An older Land Rover sat under the shade and he parked beside it, eyeing the cottage’s colorful, open louvered windows and doors, hoping to glimpse her inside. Heart pumping faster, knowing she was near, he got out of the Jeep and made his way onto the porch, calling her name. No answer. He glanced into the bedroom, the canopied bed’s bright white veil billowing lazily in the tropical breeze. He called her name again, but only silence greeted him indoors and out.
Then he returned to the main veranda, noticing a piece of paper weighed down with a heavy coffee mug, a pen beside it. He smiled when he read the message he had insisted the property manager deliver in person, wanting a return call confirming Shayna was on site, and safe. Since receiving the note, she had left footnotes for him about her whereabouts on the same sheet of paper.
Gone to Paraty for supplies.
Gone for a swim.
Gone hiking.
Gone paddle boarding.
Hi
s eyes shot to the cove and then scanned along the coastline. He grabbed the binoculars lying on the table and quickly moved to a higher spot with an unobstructed view, scrutinizing the area further. After a few minutes, he found her, standing tall and strong on a board, her face concealed with sunglasses under the shade of a floppy hat. He would know those long legs anywhere, his hands intimately familiar with them and the curves outlined under the white T-shirt clinging to the wet bathing suit underneath it.
Unable to take his eyes off her, he followed her path and watched as she eased back on the board to raise the nose and turn into the cove; her measured strokes bringing her closer to shore, and to him. He put the binoculars down and positioned himself out of view against a thick porch column, wanting to enjoy the hopeful moment longer. She lowered to her knees and hands and then slid off the board into shallower water. Flipping the board to its side and gripping the carrying handle, she strode to shore unaware of her awed audience of one.

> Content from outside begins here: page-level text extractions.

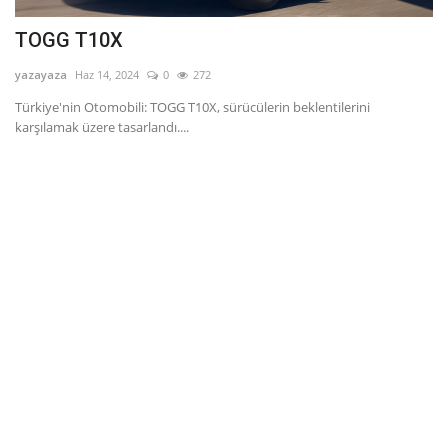
TOGG T10X
yazayaza
Haz 14, 2024
0
272
Türkiye'nin Otomobili: TOGG T10X, sürücülerin beklentilerini
karşılamak üzere tasarlandı....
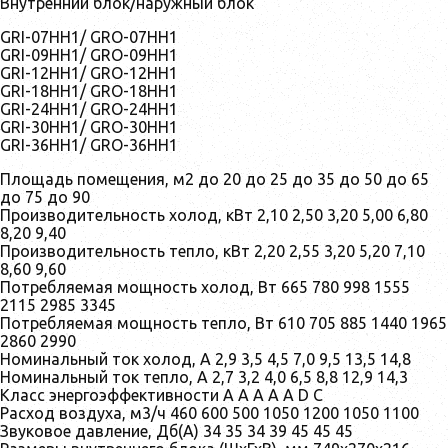
Внутренний блок/наружный блок
GRI-07HH1/ GRO-07HH1
GRI-09HH1/ GRO-09HH1
GRI-12HH1/ GRO-12HH1
GRI-18HH1/ GRO-18HH1
GRI-24HH1/ GRO-24HH1
GRI-30HH1/ GRO-30HH1
GRI-36HH1/ GRO-36HH1
Площадь помещения, м2 до 20 до 25 до 35 до 50 до 65
до 75 до 90
Производительность холод, кВт 2,10 2,50 3,20 5,00 6,80
8,20 9,40
Производительность тепло, кВт 2,20 2,55 3,20 5,20 7,10
8,60 9,60
Потребляемая мощность холод, Вт 665 780 998 1555
2115 2985 3345
Потребляемая мощность тепло, Вт 610 705 885 1440 1965
2860 2990
Номинальный ток холод, А 2,9 3,5 4,5 7,0 9,5 13,5 14,8
Номинальный ток тепло, А 2,7 3,2 4,0 6,5 8,8 12,9 14,3
Класс энергоэффективности A A A A A D C
Расход воздуха, м3/ч 460 600 500 1050 1200 1050 1100
Звуковое давление, Дб(А) 34 35 34 39 45 45 45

After shrugging off the drawstring backpack and slinging it under the tree where she had propped the board, she stilled as if she felt an unexpected shift beneath her feet. Slowly, her face turned in his direction, drawing him out of the shadows of the roofline. A slight smile played on her lips as she scanned him from head to toe. She looked happy to see him, but tentative. He couldn’t blame her, imagined her questioning whether he would try to talk her out of the terms in her letter.
I won’t.
He sat down on a step near a bucket of water situated beside her beach sandals, a hand towel hanging on the post beside him. “Come here.” He heard the hoarse need in his own voice.
She heard it too. Tossing her hat to the ground, she gripped the bottom of her T-shirt and pulled it up and over her head, pitching it away onto the sand. He sucked in a mouthful of air at the sight of the high-cut black suit with the long, zippered front; one of his favorites on her. His gaze shifted to her hands fluffing through her blonde hair; shorter, tousled, and sexy as hell. With her sunglasses dangling from one hand, she stalked toward him with a grace and confidence that always got to him, smoothed out his rough edges and rounded his sharp corners every time.